--- START ---

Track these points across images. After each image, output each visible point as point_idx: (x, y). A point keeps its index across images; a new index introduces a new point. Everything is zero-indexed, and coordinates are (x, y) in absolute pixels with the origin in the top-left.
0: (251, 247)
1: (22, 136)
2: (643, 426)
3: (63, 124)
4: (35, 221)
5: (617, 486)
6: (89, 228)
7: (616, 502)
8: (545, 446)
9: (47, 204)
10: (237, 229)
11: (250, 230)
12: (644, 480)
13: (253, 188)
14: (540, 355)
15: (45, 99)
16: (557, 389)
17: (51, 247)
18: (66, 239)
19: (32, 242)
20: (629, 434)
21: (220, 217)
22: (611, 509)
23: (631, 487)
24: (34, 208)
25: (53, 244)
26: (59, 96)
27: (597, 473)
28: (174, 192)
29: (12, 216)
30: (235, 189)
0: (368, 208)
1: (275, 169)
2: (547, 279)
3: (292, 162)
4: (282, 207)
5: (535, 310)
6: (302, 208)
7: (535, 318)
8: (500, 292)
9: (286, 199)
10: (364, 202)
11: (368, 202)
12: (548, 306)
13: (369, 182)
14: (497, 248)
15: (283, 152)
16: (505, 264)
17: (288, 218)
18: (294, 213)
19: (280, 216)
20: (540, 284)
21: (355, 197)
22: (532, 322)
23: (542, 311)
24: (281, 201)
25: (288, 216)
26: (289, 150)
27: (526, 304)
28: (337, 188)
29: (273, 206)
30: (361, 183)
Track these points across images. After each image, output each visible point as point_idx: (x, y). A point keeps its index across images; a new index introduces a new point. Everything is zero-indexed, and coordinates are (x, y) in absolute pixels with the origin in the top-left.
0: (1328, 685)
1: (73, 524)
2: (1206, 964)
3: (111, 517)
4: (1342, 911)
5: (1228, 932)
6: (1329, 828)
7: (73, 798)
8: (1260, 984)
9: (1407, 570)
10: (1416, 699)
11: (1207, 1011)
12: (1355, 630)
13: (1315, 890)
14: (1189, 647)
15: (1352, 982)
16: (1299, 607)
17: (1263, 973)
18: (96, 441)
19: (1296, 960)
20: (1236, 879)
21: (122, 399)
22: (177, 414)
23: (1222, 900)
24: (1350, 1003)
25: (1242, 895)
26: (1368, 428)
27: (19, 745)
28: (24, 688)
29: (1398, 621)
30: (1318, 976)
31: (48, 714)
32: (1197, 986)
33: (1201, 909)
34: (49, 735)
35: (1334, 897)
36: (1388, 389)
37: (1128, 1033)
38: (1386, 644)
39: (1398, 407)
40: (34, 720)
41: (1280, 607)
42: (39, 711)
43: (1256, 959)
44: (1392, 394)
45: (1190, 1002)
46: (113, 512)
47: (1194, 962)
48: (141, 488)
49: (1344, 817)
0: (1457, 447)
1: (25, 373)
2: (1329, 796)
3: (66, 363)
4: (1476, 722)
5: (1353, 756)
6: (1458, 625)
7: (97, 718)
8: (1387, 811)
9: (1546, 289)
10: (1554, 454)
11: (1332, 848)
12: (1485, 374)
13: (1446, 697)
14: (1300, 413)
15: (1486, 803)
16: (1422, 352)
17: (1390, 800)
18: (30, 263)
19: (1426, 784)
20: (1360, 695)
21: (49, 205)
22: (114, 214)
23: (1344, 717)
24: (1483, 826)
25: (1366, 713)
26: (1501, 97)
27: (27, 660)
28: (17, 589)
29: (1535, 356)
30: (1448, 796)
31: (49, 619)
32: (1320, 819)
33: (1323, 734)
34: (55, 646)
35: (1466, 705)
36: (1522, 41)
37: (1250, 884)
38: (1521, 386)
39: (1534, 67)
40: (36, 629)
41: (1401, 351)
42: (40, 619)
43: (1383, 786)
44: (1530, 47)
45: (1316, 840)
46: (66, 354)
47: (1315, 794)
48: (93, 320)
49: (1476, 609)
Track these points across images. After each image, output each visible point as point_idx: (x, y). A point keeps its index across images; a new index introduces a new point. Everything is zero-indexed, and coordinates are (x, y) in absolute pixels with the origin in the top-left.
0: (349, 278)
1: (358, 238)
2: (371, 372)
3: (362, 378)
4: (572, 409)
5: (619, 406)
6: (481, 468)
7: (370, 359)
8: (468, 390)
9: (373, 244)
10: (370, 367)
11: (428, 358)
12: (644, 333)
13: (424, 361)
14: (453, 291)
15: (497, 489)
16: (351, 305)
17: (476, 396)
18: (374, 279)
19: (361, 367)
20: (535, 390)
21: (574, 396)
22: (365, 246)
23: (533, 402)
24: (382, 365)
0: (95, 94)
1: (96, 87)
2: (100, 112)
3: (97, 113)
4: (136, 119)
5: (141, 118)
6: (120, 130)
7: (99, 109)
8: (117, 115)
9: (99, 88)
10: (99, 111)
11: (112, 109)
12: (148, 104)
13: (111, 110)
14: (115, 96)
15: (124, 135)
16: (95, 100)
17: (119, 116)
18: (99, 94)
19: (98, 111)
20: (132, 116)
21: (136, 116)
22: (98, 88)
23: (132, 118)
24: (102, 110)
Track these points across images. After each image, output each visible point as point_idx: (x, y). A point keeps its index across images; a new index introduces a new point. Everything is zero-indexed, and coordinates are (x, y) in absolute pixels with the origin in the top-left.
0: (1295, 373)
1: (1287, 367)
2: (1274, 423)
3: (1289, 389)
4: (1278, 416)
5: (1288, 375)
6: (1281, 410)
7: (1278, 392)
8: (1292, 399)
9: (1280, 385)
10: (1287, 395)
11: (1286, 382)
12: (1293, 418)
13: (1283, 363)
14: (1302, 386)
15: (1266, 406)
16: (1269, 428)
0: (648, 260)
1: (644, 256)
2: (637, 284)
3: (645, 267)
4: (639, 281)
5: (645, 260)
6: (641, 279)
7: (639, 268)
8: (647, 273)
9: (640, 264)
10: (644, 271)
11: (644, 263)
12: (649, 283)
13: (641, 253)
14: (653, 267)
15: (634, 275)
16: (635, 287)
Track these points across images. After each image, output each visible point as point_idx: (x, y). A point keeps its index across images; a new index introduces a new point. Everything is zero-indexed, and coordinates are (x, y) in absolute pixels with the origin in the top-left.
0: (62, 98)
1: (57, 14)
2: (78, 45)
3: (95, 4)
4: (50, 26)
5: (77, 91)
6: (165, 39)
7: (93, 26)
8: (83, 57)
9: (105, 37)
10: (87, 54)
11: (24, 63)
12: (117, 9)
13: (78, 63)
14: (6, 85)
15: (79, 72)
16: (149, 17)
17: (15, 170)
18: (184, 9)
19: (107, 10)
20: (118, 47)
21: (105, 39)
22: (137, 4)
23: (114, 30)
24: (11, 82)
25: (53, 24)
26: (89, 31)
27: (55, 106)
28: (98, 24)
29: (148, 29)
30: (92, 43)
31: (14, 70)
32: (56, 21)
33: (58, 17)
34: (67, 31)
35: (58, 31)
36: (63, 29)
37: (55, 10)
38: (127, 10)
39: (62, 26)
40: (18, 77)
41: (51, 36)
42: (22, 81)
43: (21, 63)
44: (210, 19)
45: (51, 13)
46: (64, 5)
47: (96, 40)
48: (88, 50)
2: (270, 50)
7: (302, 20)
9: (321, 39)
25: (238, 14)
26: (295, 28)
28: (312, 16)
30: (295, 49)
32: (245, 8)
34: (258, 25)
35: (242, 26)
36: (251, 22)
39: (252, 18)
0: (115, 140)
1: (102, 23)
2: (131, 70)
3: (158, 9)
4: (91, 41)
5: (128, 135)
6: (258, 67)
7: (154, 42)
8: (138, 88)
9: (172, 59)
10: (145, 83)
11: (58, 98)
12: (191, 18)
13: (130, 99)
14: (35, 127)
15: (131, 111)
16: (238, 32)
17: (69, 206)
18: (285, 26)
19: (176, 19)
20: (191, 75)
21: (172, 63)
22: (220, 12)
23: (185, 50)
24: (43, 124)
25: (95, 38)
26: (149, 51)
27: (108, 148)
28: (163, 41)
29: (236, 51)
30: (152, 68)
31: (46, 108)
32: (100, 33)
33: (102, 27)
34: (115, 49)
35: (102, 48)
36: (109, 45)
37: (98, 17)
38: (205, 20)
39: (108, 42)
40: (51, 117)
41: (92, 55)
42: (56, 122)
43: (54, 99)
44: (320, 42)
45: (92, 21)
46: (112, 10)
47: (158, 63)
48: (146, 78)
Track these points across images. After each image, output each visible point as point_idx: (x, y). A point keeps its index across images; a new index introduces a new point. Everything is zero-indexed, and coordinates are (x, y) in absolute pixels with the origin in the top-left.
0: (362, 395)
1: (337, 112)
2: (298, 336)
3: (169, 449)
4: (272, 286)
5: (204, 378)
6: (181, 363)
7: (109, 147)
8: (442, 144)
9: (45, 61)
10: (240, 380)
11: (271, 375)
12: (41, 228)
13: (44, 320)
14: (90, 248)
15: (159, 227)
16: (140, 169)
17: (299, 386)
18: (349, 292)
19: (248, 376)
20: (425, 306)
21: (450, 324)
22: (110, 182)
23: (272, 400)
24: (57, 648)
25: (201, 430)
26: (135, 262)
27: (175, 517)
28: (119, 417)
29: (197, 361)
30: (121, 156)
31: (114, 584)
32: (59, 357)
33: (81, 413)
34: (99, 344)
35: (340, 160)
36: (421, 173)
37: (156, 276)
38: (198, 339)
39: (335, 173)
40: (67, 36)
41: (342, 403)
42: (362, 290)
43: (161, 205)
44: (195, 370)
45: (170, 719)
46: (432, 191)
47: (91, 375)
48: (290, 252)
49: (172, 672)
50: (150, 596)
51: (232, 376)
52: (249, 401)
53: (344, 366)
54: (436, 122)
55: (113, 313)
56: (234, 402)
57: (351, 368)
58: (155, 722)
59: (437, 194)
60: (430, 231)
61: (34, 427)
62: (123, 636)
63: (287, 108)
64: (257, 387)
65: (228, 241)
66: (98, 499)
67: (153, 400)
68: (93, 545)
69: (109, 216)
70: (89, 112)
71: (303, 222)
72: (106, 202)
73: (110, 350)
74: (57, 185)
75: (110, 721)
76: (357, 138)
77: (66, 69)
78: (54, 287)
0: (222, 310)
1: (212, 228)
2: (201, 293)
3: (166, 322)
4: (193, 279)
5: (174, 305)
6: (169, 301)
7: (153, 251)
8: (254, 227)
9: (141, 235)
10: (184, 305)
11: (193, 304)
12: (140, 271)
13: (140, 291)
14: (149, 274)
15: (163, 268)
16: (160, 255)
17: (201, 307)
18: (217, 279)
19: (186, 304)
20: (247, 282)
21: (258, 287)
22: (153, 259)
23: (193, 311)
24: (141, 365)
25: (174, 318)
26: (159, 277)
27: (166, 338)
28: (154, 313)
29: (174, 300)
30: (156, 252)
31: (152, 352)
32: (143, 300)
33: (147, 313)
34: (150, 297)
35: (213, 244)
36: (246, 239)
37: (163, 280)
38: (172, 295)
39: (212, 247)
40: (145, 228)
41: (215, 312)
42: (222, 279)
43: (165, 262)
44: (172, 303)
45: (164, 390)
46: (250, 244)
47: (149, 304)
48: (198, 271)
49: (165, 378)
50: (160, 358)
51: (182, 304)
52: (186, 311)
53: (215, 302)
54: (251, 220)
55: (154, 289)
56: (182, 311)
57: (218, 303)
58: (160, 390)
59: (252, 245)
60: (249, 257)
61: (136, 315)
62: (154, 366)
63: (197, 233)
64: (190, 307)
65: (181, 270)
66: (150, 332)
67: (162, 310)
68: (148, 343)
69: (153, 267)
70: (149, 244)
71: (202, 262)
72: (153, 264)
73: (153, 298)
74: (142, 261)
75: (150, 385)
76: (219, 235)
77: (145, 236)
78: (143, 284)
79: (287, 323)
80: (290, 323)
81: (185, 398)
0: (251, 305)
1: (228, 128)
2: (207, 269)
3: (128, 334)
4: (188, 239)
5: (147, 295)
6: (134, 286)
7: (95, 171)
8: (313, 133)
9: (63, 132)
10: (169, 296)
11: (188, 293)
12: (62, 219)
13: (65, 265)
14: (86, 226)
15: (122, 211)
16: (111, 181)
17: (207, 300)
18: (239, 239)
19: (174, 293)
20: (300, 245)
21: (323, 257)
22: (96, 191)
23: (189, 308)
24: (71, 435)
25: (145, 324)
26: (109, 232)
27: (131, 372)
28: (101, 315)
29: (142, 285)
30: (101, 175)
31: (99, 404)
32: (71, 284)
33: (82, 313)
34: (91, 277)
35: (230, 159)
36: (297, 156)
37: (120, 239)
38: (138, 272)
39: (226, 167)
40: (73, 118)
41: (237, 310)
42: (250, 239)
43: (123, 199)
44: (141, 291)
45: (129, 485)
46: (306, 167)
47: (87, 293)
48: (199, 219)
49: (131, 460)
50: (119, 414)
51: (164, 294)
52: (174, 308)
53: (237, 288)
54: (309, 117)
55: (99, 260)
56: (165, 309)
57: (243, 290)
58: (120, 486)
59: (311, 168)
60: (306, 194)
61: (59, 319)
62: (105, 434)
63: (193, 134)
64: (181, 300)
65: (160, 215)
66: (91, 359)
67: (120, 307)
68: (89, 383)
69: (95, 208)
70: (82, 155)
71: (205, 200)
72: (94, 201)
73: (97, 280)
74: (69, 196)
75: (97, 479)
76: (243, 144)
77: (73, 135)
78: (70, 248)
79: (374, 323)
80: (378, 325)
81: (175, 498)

--- END ---

## PROBLEM DETAILS
In the records above, find the line with "19: (32, 242)"; write out exactly that line and each one after it, stopping after the line with "1: (73, 524)".

## TASK SOLUTION
19: (32, 242)
20: (629, 434)
21: (220, 217)
22: (611, 509)
23: (631, 487)
24: (34, 208)
25: (53, 244)
26: (59, 96)
27: (597, 473)
28: (174, 192)
29: (12, 216)
30: (235, 189)
0: (368, 208)
1: (275, 169)
2: (547, 279)
3: (292, 162)
4: (282, 207)
5: (535, 310)
6: (302, 208)
7: (535, 318)
8: (500, 292)
9: (286, 199)
10: (364, 202)
11: (368, 202)
12: (548, 306)
13: (369, 182)
14: (497, 248)
15: (283, 152)
16: (505, 264)
17: (288, 218)
18: (294, 213)
19: (280, 216)
20: (540, 284)
21: (355, 197)
22: (532, 322)
23: (542, 311)
24: (281, 201)
25: (288, 216)
26: (289, 150)
27: (526, 304)
28: (337, 188)
29: (273, 206)
30: (361, 183)
Track these points across images. After each image, output each visible point as point_idx: (x, y). A point keeps its index across images; a new index introduces a new point. Everything is zero-indexed, and coordinates are (x, y) in absolute pixels with the origin in the top-left.
0: (1328, 685)
1: (73, 524)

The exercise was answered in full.